2. Assess the serving amounts of each recipe

RecipeLabelingNext, you need to look at the serving amounts of each recipe. Does it make enough for 4, 6, 8, 10 or more? You need to multiply the recipe based on the amount you decided on during the overview and assessing needs section. In the case of OAMM menus, I am always looking for a recipe to serve 16-20 people. If a recipe says it serves 4-6 I read through and determine whether it seems enough to triple or quadruple. On each recipe I write whether I am double, triple, quadrupling, etc.

As a general rule of thumb if a dish will fit into a 9×13 pan it will fit into 2 8×8 dinners making you enough for 2 dinners from one recipe. Therefore, this dish only needs to be doubled to make enough for 4 dinners for 2 families of 4.

If servings are not listed you will have to either email the author or try to determine how many servings you believe it to be.

3. Decide the Container

Since you are already evaluating the amount of each recipe, now would be a good time to write down what type of container that will be needed to accommodate the dish. If it seems like it is a full casserole I use a deep dish 8×8 pan, otherwise, I go with mostly 8×8 pans. If you need help thinking through types of containers that can be used, see my post on freezer containers. Once you have decided on the container type and amount, write that on the recipe so that when you go to fill out the grocery list you don’t forget that item.

4. Do the math

After going through and indicating how I need to increase recipes, I then go through and multiply the ingredients by that multiple. I write out the new amount next to the ingredient item as I am working. Yes, a calculator and a conversion chart are extremely helpful here.

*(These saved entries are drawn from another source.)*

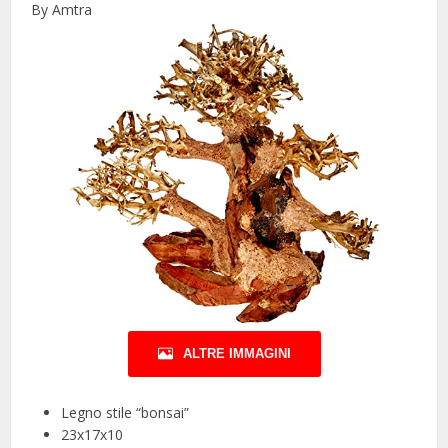
By Amtra
ALTRE IMMAGINI
Legno stile “bonsai”
23x17x10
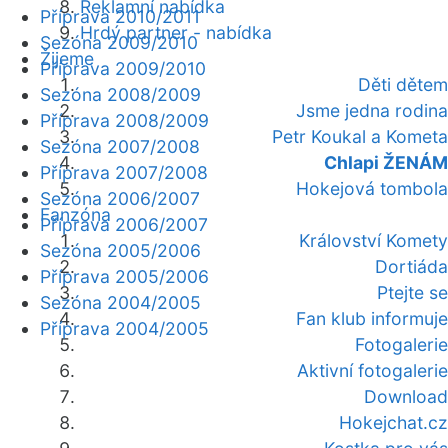
Reklamní nabídka
Příprava 2010/2011
Hrdý partner - nabídka
Sezóna 2009/2010
Žijeme
Příprava 2009/2010
Děti dětem
Sezóna 2008/2009
Jsme jedna rodina
Příprava 2008/2009
Petr Koukal a Kometa
Sezóna 2007/2008
Chlapi ŽENÁM
Příprava 2007/2008
Hokejová tombola
Sezóna 2006/2007
Fanzóna
Příprava 2006/2007
Království Komety
Sezóna 2005/2006
Dortiáda
Příprava 2005/2006
Ptejte se
Sezóna 2004/2005
Fan klub informuje
Příprava 2004/2005
Fotogalerie
Aktivní fotogalerie
Download
Hokejchat.cz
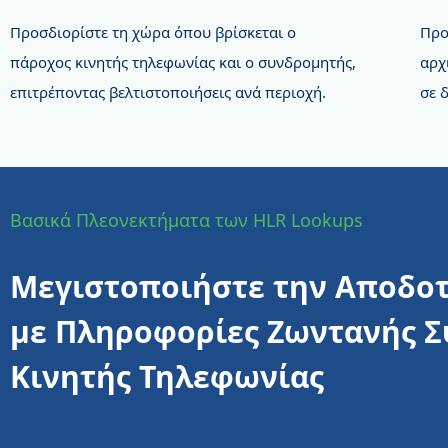
Προσδιορίστε τη χώρα όπου βρίσκεται ο
Προ
πάροχος κινητής τηλεφωνίας και ο συνδρομητής,
αρχ
επιτρέποντας βελτιστοποιήσεις ανά περιοχή.
σε 
Βασικά Πλεονεκτήματα των HLR Lookups
Μεγιστοποιήστε την Αποδοτ
με Πληροφορίες Ζωντανής Σ
Κινητής Τηλεφωνίας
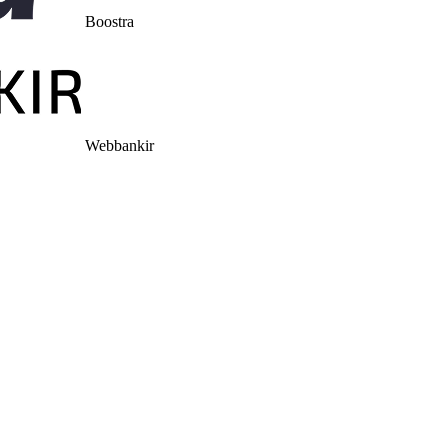
Boostra
Webbankir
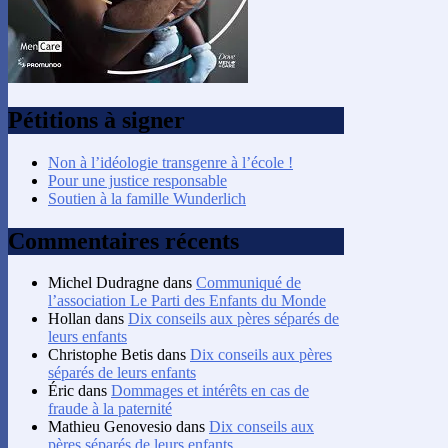
Pétitions à signer
Non à l’idéologie transgenre à l’école !
Pour une justice responsable
Soutien à la famille Wunderlich
Commentaires récents
Michel Dudragne
dans
Communiqué de
l’association Le Parti des Enfants du Monde
Hollan
dans
Dix conseils aux pères séparés de
leurs enfants
Christophe Betis
dans
Dix conseils aux pères
séparés de leurs enfants
Éric
dans
Dommages et intérêts en cas de
fraude à la paternité
Mathieu Genovesio
dans
Dix conseils aux
pères séparés de leurs enfants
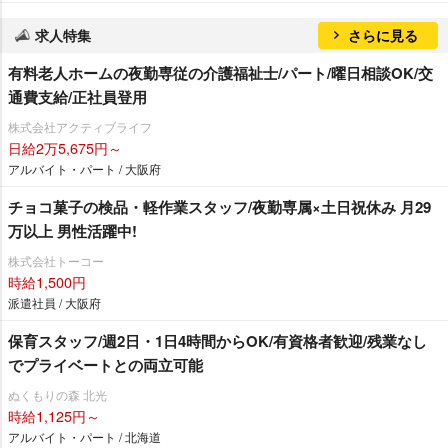
求人特集
さらに見る
有料老人ホームの夜勤専従の介護福祉士/パート/曜日相談OK/交
通費支給/正社員登用
株式会社アクティブライフ
日給2万5,675円～
アルバイト・パート / 大阪府
チョコ菓子の検品・軽作業スタッフ/夜勤専属×土日祝休み 月29
万以上 男性活躍中!
株式会社トーコー
時給1,500円
派遣社員 / 大阪府
保育スタッフ/週2日・1日4時間からOK/有資格者歓迎/残業なし
でプライベートとの両立可能
ぬくもりの森 北光
時給1,125円～
アルバイト・パート / 北海道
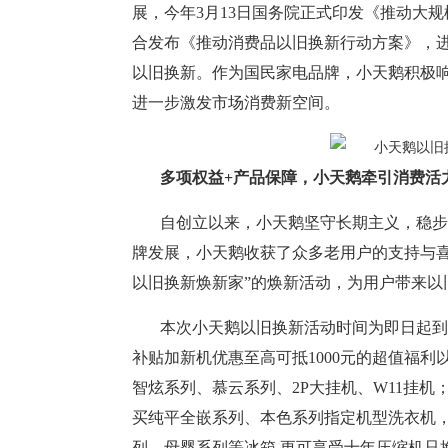
展，今年3月13日国务院正式印发《推动大
合发布《推动消费品以旧换新行动方案》，
以旧换新。作为国民家电品牌，小天鹅积极
进一步激发市场消费新空间。
多项权益+产品保障，小天鹅牵引消费活
自创立以来，小天鹅坚守长期主义，稳步
牌发展，小天鹅收获了众多老用户的支持与
以旧换新焕新家”的焕新活动，为用户带来以
本次小天鹅以旧换新活动时间为即日起到2
补贴加新机优惠至高可抵1000元的超值福
智炫系列、慕云系列、2P大挂机、W11挂
买纯平全嵌系列、本色系列指定机型洗衣机
列、母婴系列等冰箱,更可享受十年压缩机只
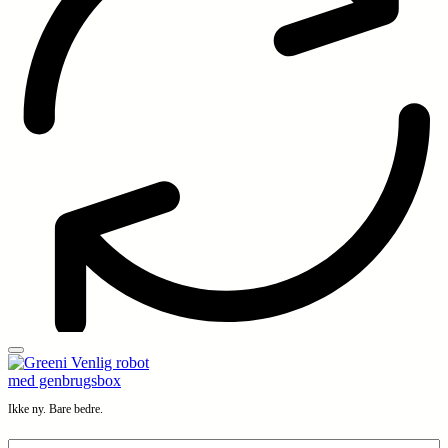
Ikke ny. Bare bedre.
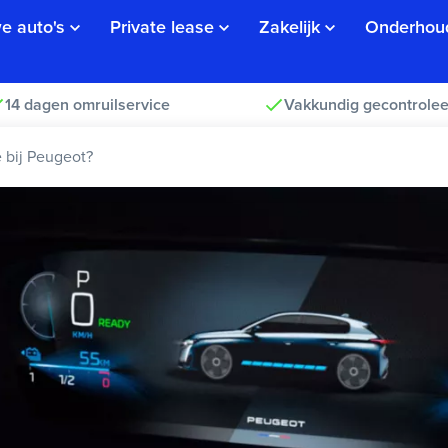
e auto's
Private lease
Zakelijk
Onderhou
14 dagen omruilservice
Vakkundig gecontrolee
 bij Peugeot?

At this point I don’t worry about turning teaspoons into Tablespoons or cups into ounces. For instance, when you do the math you may find that a recipe now takes 12 Tablespoons of mustard. You know that it would be much faster to measure it out into cups for your cooking day, but we will get to that soon. For now just write down the 12 Tablespoons.

Overview Questions – Evaluating Quantity

1. Have I printed out all of my recipes? Have I numbered them?

2. Decide how to multiply out recipe. Have I written what size pan and how many I will need?

3. Have I indicated for each recipe – the TYPE of container? The NUMBER of containers needed?

4. Have I calculated new total amounts and checked my math?

Please feel free to direct questions in the comment section below. However, keep in mind that this is a multi-part series. Please review previous posts for answers before submitting questions and review upcoming topics to see if your question will be answered shortly. Thank you.

Previous “Create Your Own Menu” Posts:

Future “Create Your Own Menu” Posts:

  • Part 7 – Creating a Grocery List
  • Part 8 – Creating Instructions
  • Part 9 – Substitutions & Equivalents
  • Part 10 – Creating Labels
  • Part 11 – Bringing It All Together


Join the discussion
  1. Love your “how to” I will definitely take a closer look at it. I am so the opposite of everyone else. I like to have only the bare minimum in my pantry – only what I need.I just might have to change my ways.

  2. thank you so much for these posts! I have referred to your site, but due the food allergies in our home, I haven’t been able to use many of your recipes as I would have substitute too many of the ingredients. But your postings will help me to better organize a OAMC menu that will work for my family!

  3. For the no-cook meals where you basically marinate meat, do you have any general rules of thumb as far as how much chicken or red meat would be a “serving”? In the January menu, some of the recipes call for 2 pounds (for 4 people, served twice) and others call for 4 pounds. I’ll probably just divide the chicken between the two marinade recipes but I was just wondering what is typical.Thanks again for all the help!

    1. In a lot of cases we use other people’s recipes to build menus, if they say 2 pounds for 4 people that is usually what we go with. If that seems like too much for you, please feel free to divide.